Netanyahu jokes with Noa Kirel: ‘You don’t want to see me dance’
PM quotes Eurovision contestant’s song ‘Unicorn’ during meeting after she finished third in contest, tells her she should have won

Prime Minister Benjamin Netanyahu riffed on the lyrics from Israel’s 2023 Eurovision entry to joke about his poor dancing skills, during a meeting with contestant Noa Kirel on Thursday.
“You do not want to see me dance,” Netanyahu joked, in a play on the lyrics of the song “Unicorn,” in which Kirel asks the audience, “Do you want to see me dance?” before performing a routine at the song’s climax.
Sweden won the 2023 Eurovision Song Contest in Liverpool early Sunday morning, with Kirel finishing in third place.
Kirel, her brother Niv, her parents Ilana and Amir, and her manager Roberto Ben Shushan met Netanyahu and his wife Sara to celebrate at the Prime Minister’s Office in Jerusalem.

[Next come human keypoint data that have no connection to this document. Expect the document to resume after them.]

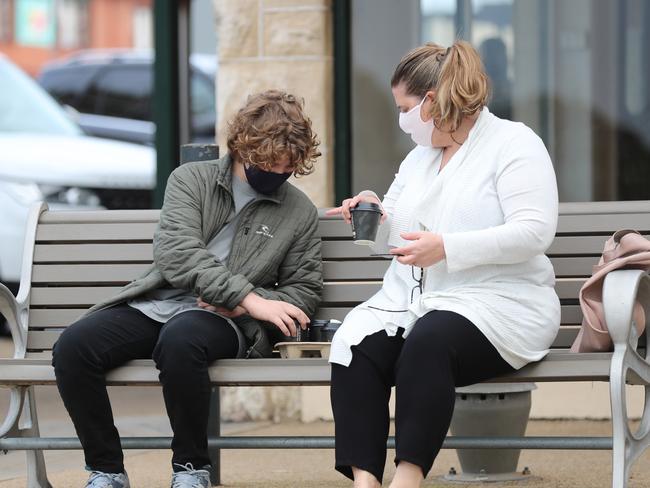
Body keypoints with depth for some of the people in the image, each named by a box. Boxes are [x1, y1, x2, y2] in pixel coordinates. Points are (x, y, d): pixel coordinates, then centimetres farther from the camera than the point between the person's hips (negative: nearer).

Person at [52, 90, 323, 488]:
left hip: (222, 321, -2)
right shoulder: (190, 180, 7)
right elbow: (176, 253, -9)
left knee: (180, 340, -40)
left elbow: (304, 292, 11)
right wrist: (251, 299, -19)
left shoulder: (300, 213, 9)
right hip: (153, 306, 2)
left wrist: (239, 308, -8)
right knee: (73, 346, -27)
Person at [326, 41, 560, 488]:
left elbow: (534, 232, -16)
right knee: (355, 347, -26)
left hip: (495, 300, -6)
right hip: (409, 300, 6)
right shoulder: (419, 157, 21)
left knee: (428, 343, -38)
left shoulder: (513, 144, -2)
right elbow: (392, 240, 27)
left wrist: (447, 247, -23)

Kirel told the couple that she worked to ensure that Israel’s delegation stuck together during the experience.
“Even after very long days of rehearsal, it was important to me to raise morale and to smile, and I believe that it showed. The Israeli delegation was definitely the most visible delegation in Eurovision,” she told the Netanyahus.

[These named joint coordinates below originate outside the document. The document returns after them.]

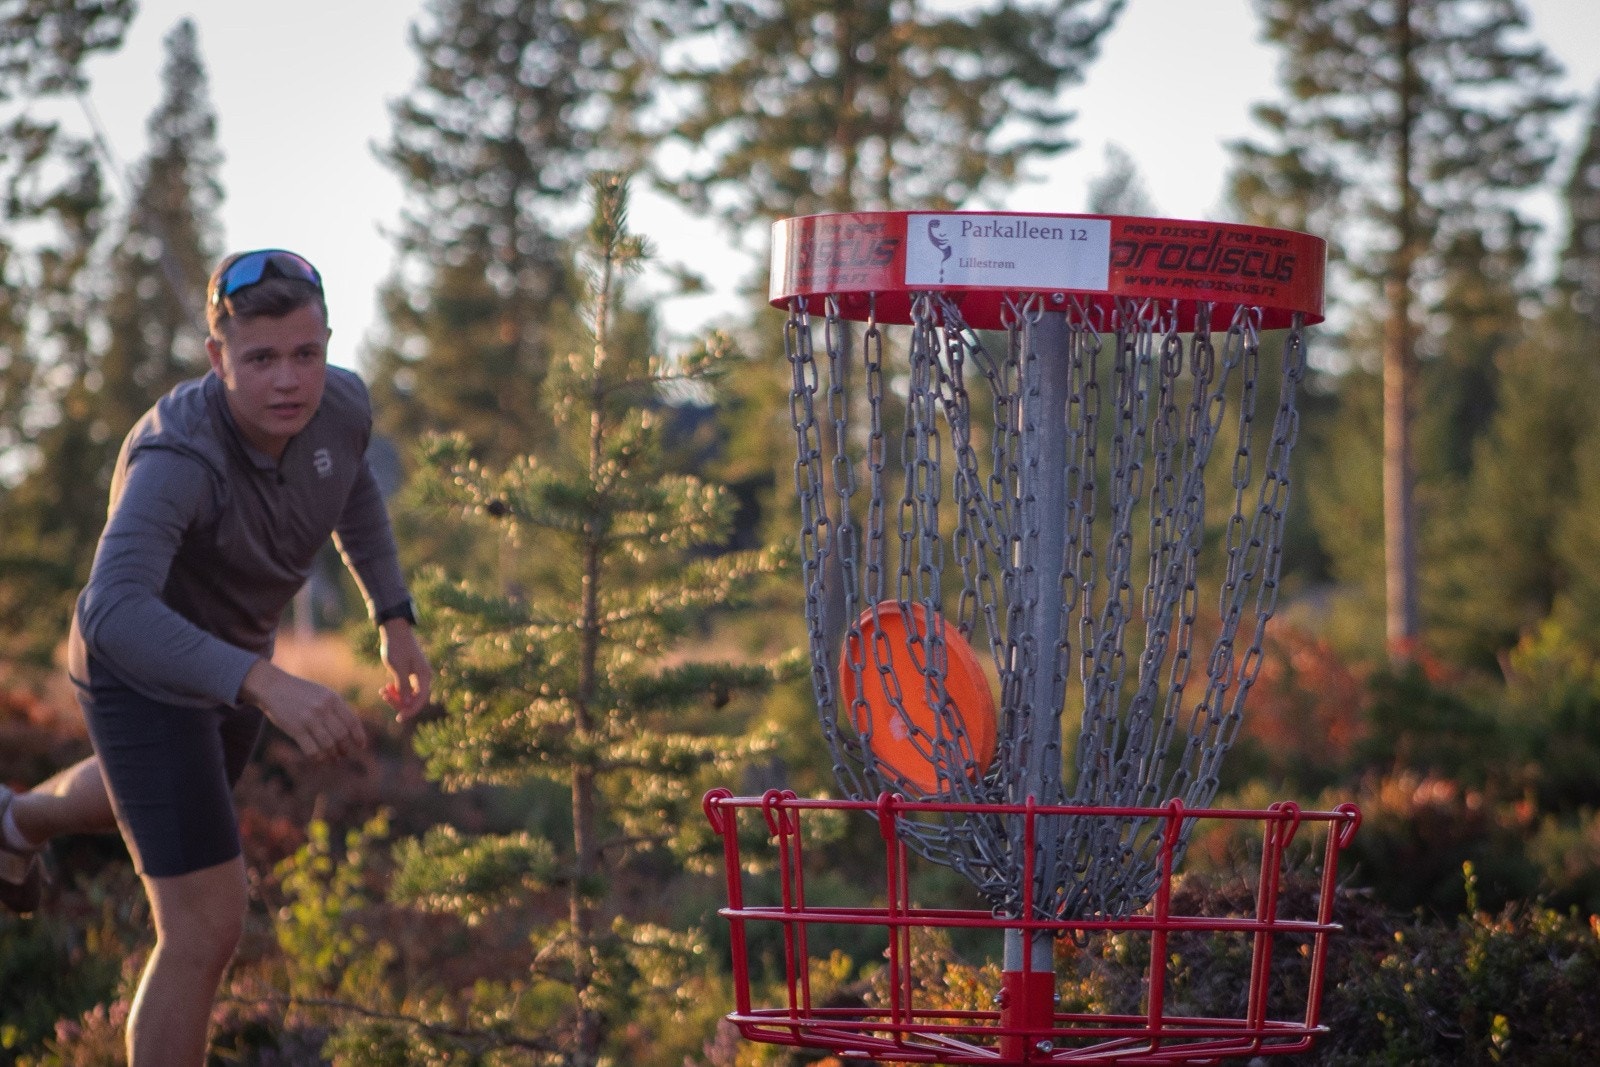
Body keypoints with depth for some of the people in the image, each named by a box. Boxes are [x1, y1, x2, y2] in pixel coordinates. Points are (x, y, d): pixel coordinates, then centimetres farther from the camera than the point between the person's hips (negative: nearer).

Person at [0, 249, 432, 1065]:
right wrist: (269, 686, -67)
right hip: (143, 680, -8)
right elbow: (116, 614, -56)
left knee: (188, 801, 37)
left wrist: (395, 618, 3)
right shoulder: (177, 458, -41)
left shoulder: (340, 403, -20)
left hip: (227, 656, 8)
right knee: (206, 935, -11)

חמישה ימים אחרי גמר האירוויזיון: רה"מ נתניהו ורעייתו שרה נפגשו עם נועה קירל ובירכו אותה על הגעתה למקום השלישי בתחרות. בפגישה נכחו הוריה של קירל, אחיה ניב ומנהלה האישי | לידיעה המלאה >> https://t.co/b3fJU2vo7A@alon_fruchter (צילום: איתי בית-און, לע"מ) pic.twitter.com/Du7RJdj4di
— כאן חדשות (@kann_news) May 18, 2023
Kirel said that she encountered a lot of love for Israel while at the competition.

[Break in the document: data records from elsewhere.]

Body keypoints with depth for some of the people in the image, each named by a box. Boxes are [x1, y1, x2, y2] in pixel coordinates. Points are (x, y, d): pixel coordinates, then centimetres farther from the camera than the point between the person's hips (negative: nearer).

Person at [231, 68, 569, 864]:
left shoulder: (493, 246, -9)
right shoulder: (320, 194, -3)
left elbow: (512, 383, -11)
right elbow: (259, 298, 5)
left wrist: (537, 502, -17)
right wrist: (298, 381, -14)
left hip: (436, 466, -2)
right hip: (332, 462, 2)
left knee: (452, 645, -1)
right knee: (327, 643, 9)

“I felt a lot of respect. A second before I marched with the flag I said to myself: I, little Noa Kirel from Raanana, am marching with the Israeli flag in front of 200 million people. This gave me a lot of energy and a feeling of being an emissary [for Israel],” she said.
“I think you should’ve won,” Netanyahu told Kirel.
Israel has won the Eurovision Song Contest four times since it began taking part in 1973: first in 1978 with “A-Ba-Ni-Bi” by Yizhar Cohen; then a year later with “Hallelujah” by Gali Atari and Milk and Honey; again in 1998 with “Diva” by Dana International and most recently in 2018 with Netta Barzilai’s “Toy.”